If you now briefly skip the child prodigy years and the inevitable A-League name-dropping bio, you end up in a present in which American music history is condensed into the minimalism of a jazz trio. His instrument always sounds so raw and genuine, as if he had just plugged it into the amplifier in a bar. And that is, as always in minimalism, a gesture of secret megalomania that forces the listener to concentrate entirely on the intricacies of the music. Or the sovereignty of the virtuoso who has already proven everything. And because he packs so much into the spartan sound and his playing, it’s worth listening to carefully.

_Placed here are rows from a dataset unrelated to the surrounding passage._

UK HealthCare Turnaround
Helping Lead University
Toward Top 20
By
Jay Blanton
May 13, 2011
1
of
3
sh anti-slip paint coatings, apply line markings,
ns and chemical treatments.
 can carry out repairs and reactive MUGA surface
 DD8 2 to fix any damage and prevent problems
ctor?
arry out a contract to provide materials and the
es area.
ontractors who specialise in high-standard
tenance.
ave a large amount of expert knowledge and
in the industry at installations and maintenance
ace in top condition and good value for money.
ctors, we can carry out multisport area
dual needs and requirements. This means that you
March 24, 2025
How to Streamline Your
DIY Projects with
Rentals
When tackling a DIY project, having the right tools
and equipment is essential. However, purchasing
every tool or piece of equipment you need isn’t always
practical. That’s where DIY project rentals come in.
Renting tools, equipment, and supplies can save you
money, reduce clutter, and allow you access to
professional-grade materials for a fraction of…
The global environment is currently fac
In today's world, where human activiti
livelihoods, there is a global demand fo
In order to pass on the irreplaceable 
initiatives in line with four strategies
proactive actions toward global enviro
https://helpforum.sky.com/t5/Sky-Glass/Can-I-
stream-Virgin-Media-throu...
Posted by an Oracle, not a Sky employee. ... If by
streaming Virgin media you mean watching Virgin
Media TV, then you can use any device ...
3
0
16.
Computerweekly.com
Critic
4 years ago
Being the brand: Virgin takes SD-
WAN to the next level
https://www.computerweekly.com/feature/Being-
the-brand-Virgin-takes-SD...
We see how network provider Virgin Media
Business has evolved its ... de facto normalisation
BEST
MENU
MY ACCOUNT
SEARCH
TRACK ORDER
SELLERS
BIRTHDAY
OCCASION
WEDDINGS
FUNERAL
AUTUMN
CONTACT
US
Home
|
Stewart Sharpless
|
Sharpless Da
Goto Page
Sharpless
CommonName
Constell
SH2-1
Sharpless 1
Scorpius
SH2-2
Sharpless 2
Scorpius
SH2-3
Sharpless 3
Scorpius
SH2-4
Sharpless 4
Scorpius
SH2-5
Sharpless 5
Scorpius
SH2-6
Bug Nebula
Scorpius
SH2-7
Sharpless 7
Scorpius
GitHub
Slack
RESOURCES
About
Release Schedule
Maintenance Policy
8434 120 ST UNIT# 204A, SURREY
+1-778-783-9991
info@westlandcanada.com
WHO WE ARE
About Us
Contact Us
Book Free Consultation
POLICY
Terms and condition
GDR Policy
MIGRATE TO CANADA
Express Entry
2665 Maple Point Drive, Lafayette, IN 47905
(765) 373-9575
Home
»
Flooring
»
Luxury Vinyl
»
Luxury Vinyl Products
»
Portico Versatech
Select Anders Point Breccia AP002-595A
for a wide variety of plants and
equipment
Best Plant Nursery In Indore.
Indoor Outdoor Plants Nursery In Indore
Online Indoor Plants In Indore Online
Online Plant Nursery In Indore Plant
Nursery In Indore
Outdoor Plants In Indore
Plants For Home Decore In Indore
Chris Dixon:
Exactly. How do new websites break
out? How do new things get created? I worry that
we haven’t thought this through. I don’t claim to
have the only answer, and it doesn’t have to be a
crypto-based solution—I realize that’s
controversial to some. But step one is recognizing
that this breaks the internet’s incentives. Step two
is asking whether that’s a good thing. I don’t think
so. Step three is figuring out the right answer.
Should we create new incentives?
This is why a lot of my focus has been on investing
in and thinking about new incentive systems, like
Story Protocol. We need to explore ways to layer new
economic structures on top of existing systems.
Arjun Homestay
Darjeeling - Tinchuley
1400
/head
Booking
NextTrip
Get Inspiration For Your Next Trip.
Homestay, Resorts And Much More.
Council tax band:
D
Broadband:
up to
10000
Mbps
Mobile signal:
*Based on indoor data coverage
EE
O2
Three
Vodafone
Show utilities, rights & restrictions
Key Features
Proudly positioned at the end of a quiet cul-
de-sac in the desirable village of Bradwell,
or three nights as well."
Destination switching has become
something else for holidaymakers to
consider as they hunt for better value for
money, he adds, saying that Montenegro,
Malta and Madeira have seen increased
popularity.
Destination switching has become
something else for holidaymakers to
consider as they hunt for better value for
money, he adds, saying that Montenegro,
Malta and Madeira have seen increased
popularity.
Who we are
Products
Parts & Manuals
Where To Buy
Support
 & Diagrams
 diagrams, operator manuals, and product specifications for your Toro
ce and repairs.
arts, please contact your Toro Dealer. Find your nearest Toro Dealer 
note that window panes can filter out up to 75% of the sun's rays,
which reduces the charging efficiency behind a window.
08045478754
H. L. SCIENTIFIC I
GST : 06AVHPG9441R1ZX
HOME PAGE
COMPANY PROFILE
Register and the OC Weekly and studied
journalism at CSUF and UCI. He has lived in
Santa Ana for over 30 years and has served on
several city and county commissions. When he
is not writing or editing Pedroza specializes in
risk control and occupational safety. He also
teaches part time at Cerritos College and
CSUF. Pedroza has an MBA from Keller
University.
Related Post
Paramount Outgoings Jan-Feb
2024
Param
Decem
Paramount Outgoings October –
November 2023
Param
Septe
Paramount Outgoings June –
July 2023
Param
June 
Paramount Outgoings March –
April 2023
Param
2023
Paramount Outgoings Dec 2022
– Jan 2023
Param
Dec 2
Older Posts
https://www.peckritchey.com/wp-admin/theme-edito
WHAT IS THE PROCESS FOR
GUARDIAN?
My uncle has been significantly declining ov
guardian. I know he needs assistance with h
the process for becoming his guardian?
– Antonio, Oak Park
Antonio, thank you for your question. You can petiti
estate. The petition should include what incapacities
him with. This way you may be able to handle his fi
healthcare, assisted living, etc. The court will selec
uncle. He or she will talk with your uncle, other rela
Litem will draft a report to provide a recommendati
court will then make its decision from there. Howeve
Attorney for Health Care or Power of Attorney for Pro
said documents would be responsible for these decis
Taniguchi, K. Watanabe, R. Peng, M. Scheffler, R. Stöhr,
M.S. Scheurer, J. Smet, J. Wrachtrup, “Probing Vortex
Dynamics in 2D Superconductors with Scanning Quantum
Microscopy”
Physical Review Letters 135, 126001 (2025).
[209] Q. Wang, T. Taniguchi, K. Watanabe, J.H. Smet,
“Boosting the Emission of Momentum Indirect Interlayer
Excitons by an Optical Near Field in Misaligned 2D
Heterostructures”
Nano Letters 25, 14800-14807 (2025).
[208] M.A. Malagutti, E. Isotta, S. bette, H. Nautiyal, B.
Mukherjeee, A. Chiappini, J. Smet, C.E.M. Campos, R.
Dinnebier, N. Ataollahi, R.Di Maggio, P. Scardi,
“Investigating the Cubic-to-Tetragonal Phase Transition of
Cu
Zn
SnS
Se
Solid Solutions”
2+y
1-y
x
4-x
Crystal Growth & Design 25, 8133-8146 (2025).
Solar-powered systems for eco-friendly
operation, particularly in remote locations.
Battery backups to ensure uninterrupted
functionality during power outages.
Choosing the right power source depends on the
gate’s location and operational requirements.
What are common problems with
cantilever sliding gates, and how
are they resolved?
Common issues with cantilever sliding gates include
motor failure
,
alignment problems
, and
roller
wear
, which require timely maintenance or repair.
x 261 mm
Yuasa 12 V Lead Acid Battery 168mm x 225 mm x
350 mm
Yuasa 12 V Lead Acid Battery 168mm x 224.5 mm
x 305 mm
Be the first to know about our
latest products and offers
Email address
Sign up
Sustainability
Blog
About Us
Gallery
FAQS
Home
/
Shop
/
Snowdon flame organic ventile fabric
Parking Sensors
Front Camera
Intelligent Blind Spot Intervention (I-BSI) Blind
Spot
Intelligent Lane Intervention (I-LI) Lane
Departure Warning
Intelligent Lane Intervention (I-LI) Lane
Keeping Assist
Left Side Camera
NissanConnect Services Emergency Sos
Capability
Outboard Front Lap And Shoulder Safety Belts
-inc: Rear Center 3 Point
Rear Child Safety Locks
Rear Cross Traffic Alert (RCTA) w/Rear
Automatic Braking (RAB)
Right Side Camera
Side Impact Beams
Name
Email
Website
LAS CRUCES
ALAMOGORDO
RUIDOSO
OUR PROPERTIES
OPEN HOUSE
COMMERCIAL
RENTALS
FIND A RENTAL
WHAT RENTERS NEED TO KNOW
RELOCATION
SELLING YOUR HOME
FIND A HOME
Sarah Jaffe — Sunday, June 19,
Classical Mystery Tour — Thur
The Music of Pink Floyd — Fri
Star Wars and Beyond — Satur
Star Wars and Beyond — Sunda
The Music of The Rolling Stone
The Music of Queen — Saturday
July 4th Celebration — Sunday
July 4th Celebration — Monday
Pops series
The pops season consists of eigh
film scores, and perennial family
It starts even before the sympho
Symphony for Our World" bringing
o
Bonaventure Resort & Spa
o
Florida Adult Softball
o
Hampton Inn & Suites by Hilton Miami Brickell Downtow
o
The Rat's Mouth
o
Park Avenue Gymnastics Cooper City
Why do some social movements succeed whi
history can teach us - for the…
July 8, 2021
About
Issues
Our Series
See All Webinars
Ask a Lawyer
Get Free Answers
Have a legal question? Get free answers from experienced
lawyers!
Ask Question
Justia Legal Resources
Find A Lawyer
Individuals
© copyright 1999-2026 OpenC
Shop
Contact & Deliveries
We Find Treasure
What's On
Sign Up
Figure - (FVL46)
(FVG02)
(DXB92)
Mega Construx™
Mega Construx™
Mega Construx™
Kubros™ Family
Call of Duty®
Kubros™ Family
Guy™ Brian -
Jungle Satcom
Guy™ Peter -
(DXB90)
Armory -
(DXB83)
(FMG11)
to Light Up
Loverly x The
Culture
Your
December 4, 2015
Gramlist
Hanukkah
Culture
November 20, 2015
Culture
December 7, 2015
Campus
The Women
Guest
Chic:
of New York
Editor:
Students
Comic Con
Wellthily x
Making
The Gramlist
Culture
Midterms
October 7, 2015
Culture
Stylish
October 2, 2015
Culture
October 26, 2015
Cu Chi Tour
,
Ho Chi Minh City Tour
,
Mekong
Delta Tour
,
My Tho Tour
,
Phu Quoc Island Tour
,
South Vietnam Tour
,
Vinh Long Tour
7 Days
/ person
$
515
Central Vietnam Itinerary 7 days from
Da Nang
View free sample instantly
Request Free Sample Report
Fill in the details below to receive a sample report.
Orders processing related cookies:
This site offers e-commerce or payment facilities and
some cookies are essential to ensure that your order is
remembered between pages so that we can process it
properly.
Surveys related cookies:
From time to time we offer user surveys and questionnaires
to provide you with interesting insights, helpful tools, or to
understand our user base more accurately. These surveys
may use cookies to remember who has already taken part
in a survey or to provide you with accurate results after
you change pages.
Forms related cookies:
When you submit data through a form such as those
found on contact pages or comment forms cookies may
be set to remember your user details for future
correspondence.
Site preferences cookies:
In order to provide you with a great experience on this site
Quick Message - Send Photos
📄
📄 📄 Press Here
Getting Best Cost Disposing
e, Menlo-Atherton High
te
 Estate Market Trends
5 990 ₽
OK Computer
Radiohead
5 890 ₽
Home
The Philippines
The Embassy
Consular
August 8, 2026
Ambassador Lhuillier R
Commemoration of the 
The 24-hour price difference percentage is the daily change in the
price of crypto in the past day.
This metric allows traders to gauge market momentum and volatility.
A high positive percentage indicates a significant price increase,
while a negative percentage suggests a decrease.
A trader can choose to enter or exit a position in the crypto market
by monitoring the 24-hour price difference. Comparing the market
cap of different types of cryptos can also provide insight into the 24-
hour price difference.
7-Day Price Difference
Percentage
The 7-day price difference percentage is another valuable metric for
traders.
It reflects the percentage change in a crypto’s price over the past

For his new album “View with a Room” (Blue Note), he has brought on a second guitarist in Bill Frisell, who shares this eternal search for the essence of American music. They also complement each other well, because Frisell, with his soft, often baroque sound, opens up a space for the brittle register, which in this minimal instrumentation has an almost orchestral effect. Simply listened to this is a perfect contemporary jazz guitar album. But with every listen you always discover new levels. Modal jazz anyway, but also bebop, surf, reggae, western swing, very early pop.

And because the two guitarists do not quote anything above the subtle rhythmic carpets of drummer Dave King and double bass player Jorge Roeder, but only expand their vocabulary of formal language, the deep dive into American music history remains a subtext. You can figure that out. But you can also let it be and still discover a great album.